Vor wenigen Wochen kündigte die Bahn nun außerdem eine Zusammenarbeit mit der italienischen Trenitalia und den Österreichischen Bundesbahnen (ÖBB) an, die neue Direktverbindungen von München nach Mailand und Rom von Ende 2026 an umfasst.

Nach Angaben des Interessenverbands Allianz pro Schiene sind die direkten Nachbarländer Deutschlands mittlerweile „in den meisten Fällen bereits heute gut mit der Bahn zu erreichen“. Das gelte sowohl für Fernzüge als auch für Regionalzüge im „kleinen Grenzverkehr“, sagte der Leiter Verkehrspolitik, Andreas Geißler, auf Anfrage. 

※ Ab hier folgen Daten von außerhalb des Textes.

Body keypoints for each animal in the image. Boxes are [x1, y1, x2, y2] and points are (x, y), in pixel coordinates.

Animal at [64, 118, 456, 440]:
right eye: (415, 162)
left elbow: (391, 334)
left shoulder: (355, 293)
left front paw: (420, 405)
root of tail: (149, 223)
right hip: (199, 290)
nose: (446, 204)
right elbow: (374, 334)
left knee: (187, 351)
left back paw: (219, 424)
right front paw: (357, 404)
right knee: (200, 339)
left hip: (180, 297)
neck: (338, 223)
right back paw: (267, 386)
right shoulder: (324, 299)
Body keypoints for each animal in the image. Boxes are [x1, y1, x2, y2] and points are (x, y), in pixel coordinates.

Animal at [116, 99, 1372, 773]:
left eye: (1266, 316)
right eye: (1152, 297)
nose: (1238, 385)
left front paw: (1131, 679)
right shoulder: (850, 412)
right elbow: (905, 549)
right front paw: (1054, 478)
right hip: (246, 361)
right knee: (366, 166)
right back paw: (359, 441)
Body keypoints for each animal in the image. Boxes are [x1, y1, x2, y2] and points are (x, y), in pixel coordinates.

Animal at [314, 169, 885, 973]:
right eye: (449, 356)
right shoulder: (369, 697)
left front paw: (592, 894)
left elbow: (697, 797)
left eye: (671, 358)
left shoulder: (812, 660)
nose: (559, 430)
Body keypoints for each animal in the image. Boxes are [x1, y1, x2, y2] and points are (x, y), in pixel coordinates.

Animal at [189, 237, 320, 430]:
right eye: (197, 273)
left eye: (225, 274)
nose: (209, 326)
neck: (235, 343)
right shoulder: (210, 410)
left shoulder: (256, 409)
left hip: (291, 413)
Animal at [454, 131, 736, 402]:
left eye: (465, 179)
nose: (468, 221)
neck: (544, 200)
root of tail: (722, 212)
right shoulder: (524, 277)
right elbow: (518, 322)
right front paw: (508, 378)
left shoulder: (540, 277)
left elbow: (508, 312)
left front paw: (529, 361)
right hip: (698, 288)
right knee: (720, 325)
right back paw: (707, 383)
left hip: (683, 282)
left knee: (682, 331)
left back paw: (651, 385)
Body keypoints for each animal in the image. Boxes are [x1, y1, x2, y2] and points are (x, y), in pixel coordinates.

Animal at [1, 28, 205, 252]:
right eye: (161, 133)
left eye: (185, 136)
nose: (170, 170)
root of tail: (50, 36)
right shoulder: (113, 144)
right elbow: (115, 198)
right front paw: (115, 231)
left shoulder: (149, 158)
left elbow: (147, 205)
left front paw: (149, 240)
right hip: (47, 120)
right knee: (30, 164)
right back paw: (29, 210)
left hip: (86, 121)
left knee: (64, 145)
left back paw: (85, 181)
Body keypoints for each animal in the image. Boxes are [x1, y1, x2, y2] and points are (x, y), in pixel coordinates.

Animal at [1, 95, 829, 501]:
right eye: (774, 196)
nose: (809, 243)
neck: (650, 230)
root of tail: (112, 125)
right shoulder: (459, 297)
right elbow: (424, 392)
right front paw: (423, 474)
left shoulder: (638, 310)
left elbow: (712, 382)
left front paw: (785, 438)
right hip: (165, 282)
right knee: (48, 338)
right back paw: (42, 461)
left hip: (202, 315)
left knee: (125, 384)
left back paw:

In acht Stunden von München an die Adria-Küste

Ein Hindernis für den grenzüberschreitenden Bahnverkehr sei immer noch der verschleppte Ausbau der Infrastruktur: Nur 28 von 57 Eisenbahn-Grenzübergängen von Deutschland in die Nachbarländer seien elektrifiziert. Gerade in Richtung Osteuropa bestehe großer Nachholbedarf. 

Beim Blick auf die Auslandsverbindungen der Deutschen Bahn wird deutlich: In Nachbarländer wie Polen, Tschechien, Österreich, Frankreich oder die Niederlande gibt es Verbindungen. Was fehlt sind vor allem Strecken, die darüber hinaus gehen, etwa nach Spanien, Schweden, ins Baltikum oder nach Kroatien. Ausnahmen sind unter anderem Italien und Ungarn. 

Schon jetzt geht es mit dem Zug von München aus nach Bozen, Verona, Venedig sowie Rimini und Ancona an der Adria-Küste. Fahrzeit zwischen München und Rimini: knapp acht Stunden. Nach Budapest geht es von Hamburg über Berlin und Dresden aus in gut 14 Stunden.